*Source information*:
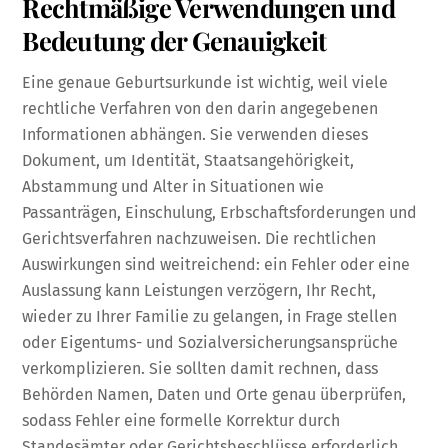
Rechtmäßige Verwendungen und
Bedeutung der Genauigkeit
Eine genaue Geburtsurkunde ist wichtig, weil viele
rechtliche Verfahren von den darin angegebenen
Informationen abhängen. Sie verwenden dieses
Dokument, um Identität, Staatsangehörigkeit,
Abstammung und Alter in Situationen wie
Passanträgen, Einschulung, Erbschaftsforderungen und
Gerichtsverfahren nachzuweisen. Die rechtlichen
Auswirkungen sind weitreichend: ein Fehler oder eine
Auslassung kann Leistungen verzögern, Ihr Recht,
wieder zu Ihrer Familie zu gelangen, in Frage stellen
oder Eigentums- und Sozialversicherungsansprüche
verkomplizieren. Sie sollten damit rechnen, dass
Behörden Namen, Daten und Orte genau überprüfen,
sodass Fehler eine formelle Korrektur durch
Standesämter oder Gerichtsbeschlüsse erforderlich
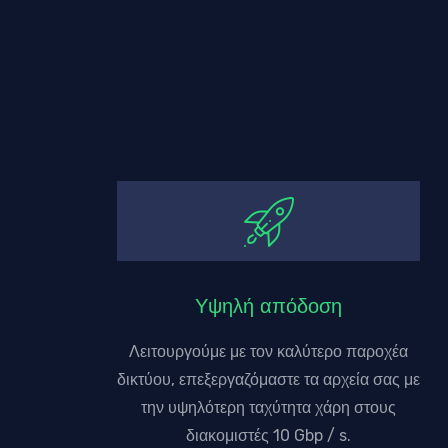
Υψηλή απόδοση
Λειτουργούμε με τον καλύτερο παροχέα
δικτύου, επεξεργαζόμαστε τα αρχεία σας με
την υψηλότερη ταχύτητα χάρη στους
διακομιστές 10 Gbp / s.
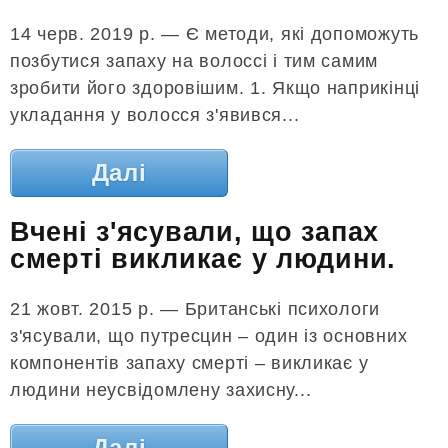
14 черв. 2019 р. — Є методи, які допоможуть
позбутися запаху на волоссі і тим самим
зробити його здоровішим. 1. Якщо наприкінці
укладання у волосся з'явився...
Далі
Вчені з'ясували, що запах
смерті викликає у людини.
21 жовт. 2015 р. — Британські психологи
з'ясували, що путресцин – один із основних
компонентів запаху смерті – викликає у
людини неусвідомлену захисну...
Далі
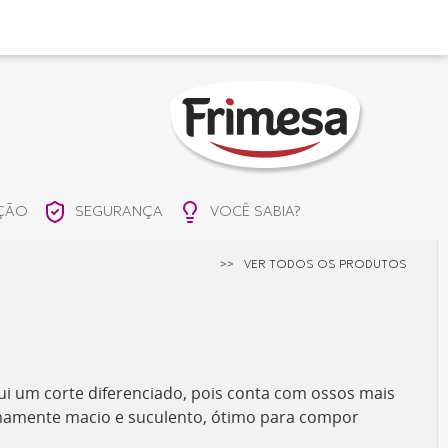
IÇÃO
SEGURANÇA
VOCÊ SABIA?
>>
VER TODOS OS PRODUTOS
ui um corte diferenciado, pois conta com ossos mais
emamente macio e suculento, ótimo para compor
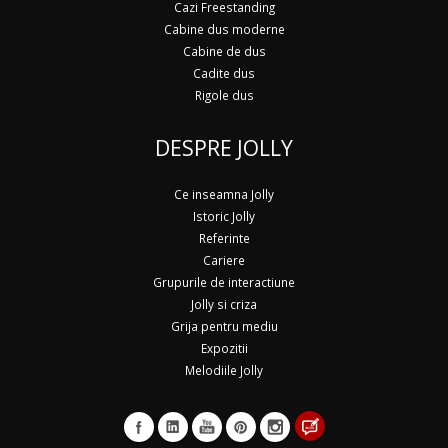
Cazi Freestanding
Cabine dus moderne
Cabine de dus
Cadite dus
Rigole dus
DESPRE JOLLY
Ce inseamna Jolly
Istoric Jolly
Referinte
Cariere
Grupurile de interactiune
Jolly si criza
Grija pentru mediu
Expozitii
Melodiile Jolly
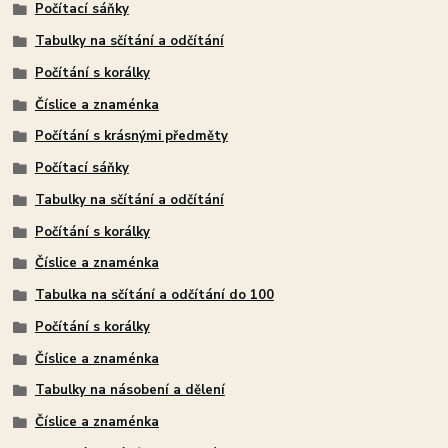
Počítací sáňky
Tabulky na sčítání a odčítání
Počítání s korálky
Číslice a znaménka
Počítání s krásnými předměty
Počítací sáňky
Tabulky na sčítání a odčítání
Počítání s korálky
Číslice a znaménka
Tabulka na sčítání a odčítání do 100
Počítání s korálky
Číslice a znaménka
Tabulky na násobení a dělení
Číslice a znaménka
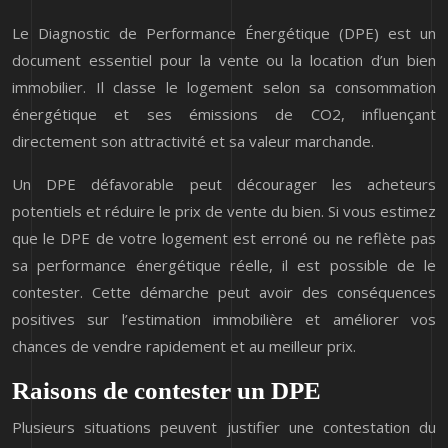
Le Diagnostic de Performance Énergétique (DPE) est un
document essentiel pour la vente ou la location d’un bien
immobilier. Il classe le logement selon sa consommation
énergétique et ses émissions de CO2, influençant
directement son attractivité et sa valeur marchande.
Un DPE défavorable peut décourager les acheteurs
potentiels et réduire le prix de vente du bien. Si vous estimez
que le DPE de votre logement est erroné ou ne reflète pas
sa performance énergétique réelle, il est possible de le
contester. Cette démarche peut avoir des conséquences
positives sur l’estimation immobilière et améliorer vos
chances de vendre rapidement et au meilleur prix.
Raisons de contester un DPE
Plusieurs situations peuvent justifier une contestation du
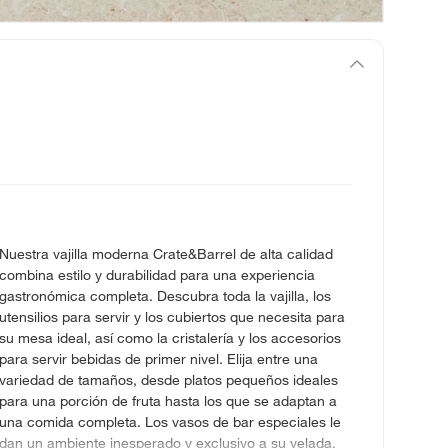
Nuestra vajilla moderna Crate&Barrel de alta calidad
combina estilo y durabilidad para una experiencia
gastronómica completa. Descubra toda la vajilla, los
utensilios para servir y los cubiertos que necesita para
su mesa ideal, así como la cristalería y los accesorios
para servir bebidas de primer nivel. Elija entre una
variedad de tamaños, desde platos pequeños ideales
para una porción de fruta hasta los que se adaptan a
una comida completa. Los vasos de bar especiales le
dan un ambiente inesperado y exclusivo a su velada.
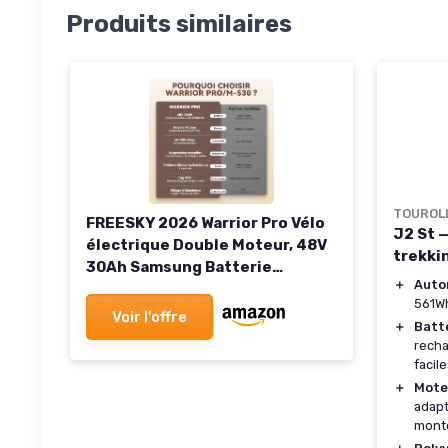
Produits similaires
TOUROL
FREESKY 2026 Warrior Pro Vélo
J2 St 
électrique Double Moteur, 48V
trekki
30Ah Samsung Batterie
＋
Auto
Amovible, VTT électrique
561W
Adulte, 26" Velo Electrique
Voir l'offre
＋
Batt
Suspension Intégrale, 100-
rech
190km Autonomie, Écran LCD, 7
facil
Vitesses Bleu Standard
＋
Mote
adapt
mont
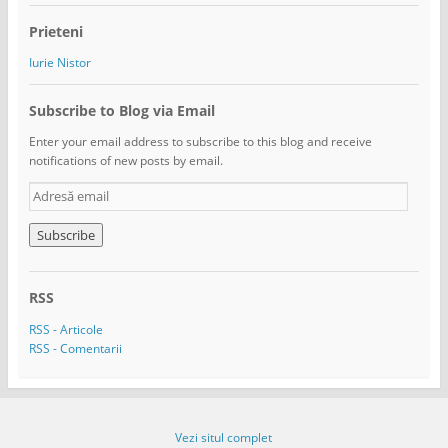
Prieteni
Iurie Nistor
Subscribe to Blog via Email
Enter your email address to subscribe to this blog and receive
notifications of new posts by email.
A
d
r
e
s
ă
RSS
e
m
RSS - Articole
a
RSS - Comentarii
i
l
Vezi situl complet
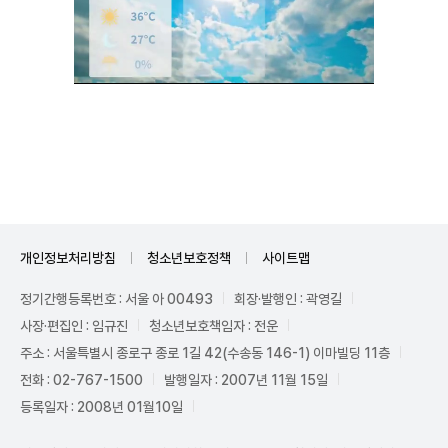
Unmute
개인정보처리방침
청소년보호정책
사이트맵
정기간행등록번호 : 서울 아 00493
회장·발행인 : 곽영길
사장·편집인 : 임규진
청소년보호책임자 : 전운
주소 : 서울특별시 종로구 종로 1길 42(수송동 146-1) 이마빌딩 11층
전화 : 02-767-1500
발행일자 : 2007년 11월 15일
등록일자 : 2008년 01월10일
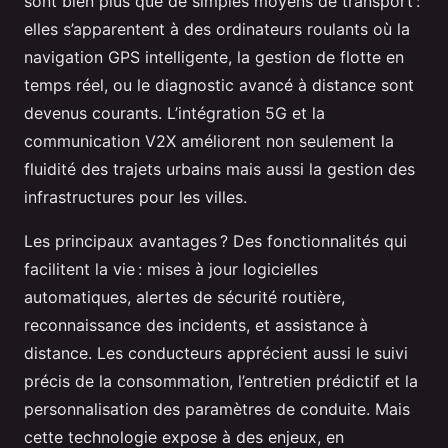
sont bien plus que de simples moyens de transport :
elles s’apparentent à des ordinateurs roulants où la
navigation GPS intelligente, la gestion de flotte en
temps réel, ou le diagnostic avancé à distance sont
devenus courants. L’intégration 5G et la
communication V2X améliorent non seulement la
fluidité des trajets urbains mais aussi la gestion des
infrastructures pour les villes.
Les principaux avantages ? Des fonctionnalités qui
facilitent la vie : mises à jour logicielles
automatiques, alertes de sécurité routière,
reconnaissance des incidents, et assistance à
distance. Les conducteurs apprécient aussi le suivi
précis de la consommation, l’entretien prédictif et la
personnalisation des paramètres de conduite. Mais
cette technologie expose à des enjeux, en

*Exercise requirements*: For each line of the material that includes the word "consommation", make a copy.

*Expected answer*:
immobilier. Il classe le logement selon sa consommation
précis de la consommation, l’entretien prédictif et la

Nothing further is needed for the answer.